Tracking your activity levels is all well and good. But if you’re always reflecting on what you did today, there’s no desire to make any meaningful improvement. You’ve got to keep raising the bar with new challenges every now and then — this’ll spawn healthy habits you can incorporate into your daily routine.
In short, you should be taking full advantage of the three rings on your activity app:
-Move: The red outer ring provides a general sense of how much you move around each day, based on the number of active calories burnt. The Activity app allows you to change this figure directly from the Watch, which is really handy when it comes to setting targets.
-Exercise: The green middle band tracks how many minutes of brisk activity you complete each day.
-Stand: The blue inner ring offers a visual indication of how frequently you have stood up after prolonged sitting/reclining. The app will nudge you to get on your feet once every hour and move around for a minute or so.
The Apple Watch doesn’t allow users to adjust goals for the ‘Exercise’ and ‘Stand’ rings, but there are creative ways to work around that. You could, for instance, aim to earn all your exercise ring credits earlier each day. Or walk a couple of dozen steps every hour instead of just ‘Standing’. Just make sure that your goals are set at a realistic level (just high enough to provide a challenge without feeling overwhelming).

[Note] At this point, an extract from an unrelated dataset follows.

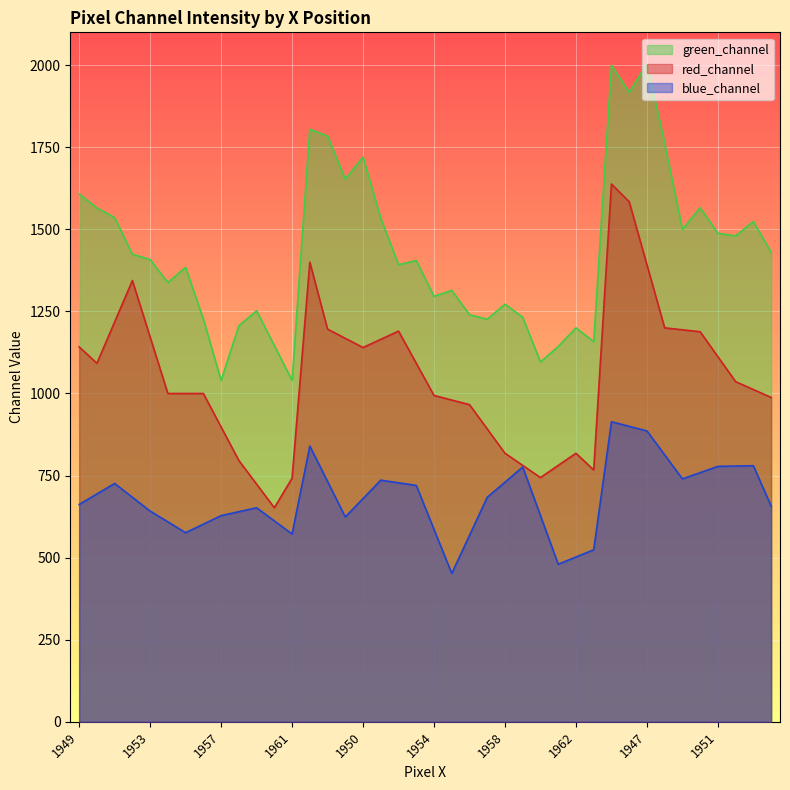

The red_channel series shows 1987 at 1950. True or false?

False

Running, swimming, rowing, HIIT, snowboarding, or even yoga — the Apple Watch can track it all. Better yet, it can sense when you begin a workout and shoot you an alert asking if you want to start tracking. It’ll even give you retroactive credit for the time you’ve been exercising before you activated the tracker.
It’s an understatement to say that the apple watch is a powerhouse when it comes to tracking workouts. But you’ve got to make sure you are making the most of its capabilities:
-Stats and metrics: The device will let you choose a specific goal for the session (hit x kilometers, calories burnt, or a set time frame). You can also change the metrics displayed during your workout using the companion app on your iPhone.

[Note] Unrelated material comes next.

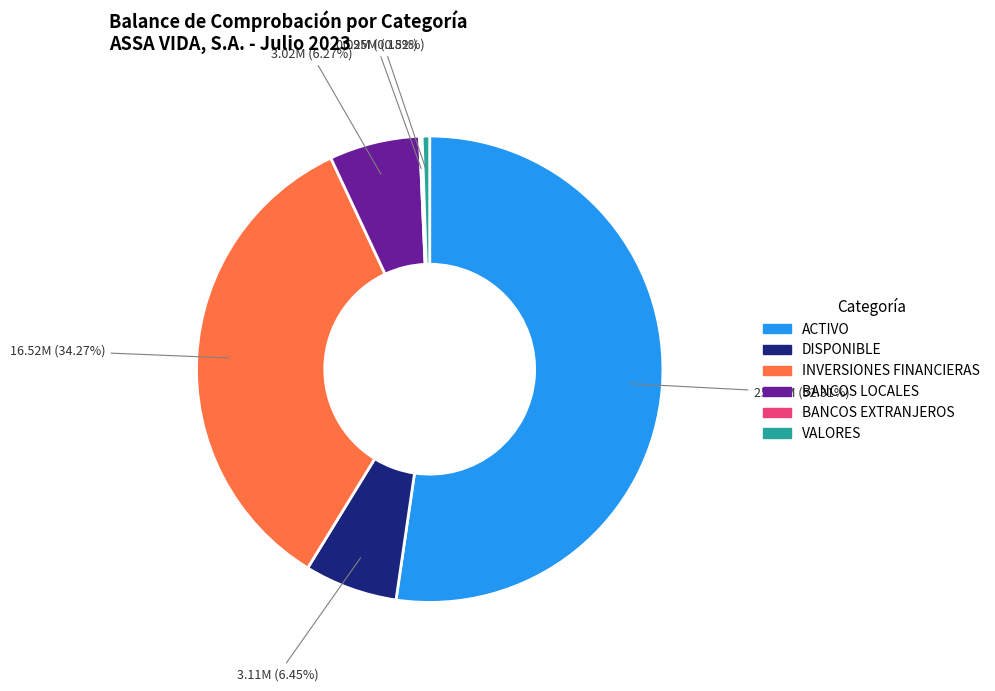

To the nearest percent, what percentage of the pie is ACTIVO?

52%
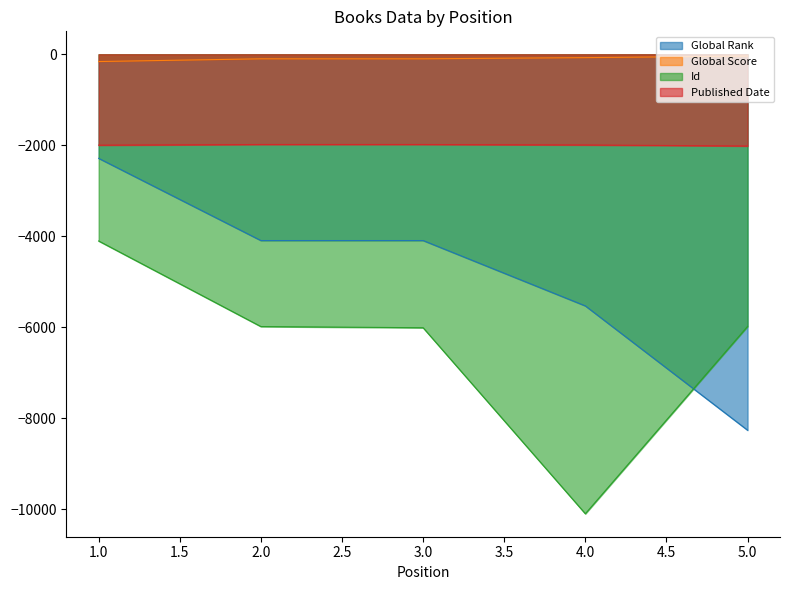

List the labels in order of Published Date value, smallest first.

5, 1, 4, 2, 3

-Running Auto Pause: This will come in handy during your runs. Whether on the road, track, or treadmill, the feature will pause tracking when you stop. Just remember to activate it on your watch before you get going.
There are many other features that could come in handy for your workouts, including a VO2 Max tracker and the ability to chain workouts together (triathletes will love this). But at the end of the day, what matters is the ability to keep track of what you’re doing, gain useful metrics, and use them to make progress. It would thus be a good idea to choose an option that best suits your activity whenever you use the Workout app.
Track Your Zzzzs
It is easy to overlook the impact that sleep has on your wellbeing. But poor and/or insufficient sleep can derail even the best-laid fitness routines. On the other hand, getting your eight hours worth every night can set you on the right track towards achieving your objectives.
It’s a shame that the Apple Watch doesn’t offer any sleep tracking functions as yet. But a handful of sources have suggested that a sleep mode in the works. Perhaps it will be included in a not-so-distant WearOS update — who knows?
In the meantime, there are plenty of 3rd-party apps you could use to improve your sleep quality, including Sleep++, Auto Sleep, and Pillow. Each one of them is capable of monitoring your sleep to reveal areas of potential improvement. For further insights into your slumber habits, invest in a dedicated sleep tracker like Beddit, and pair it with your Apple Watch.
Share the Workload
The journey towards getting fit can be pretty arduous, particularly when you’re trying to go it alone. So maybe it’s time you teamed up with a few like-minded pals. You’ll be surprised at how huge a burden will be lifted off your shoulders.
The Activity app on your iPhone has a Sharing section where you can add friends. From there, use your watch to challenge them to weekly contests, track their progress, and post comments to keep them motivated. Or even have a dig at them — it’s your call.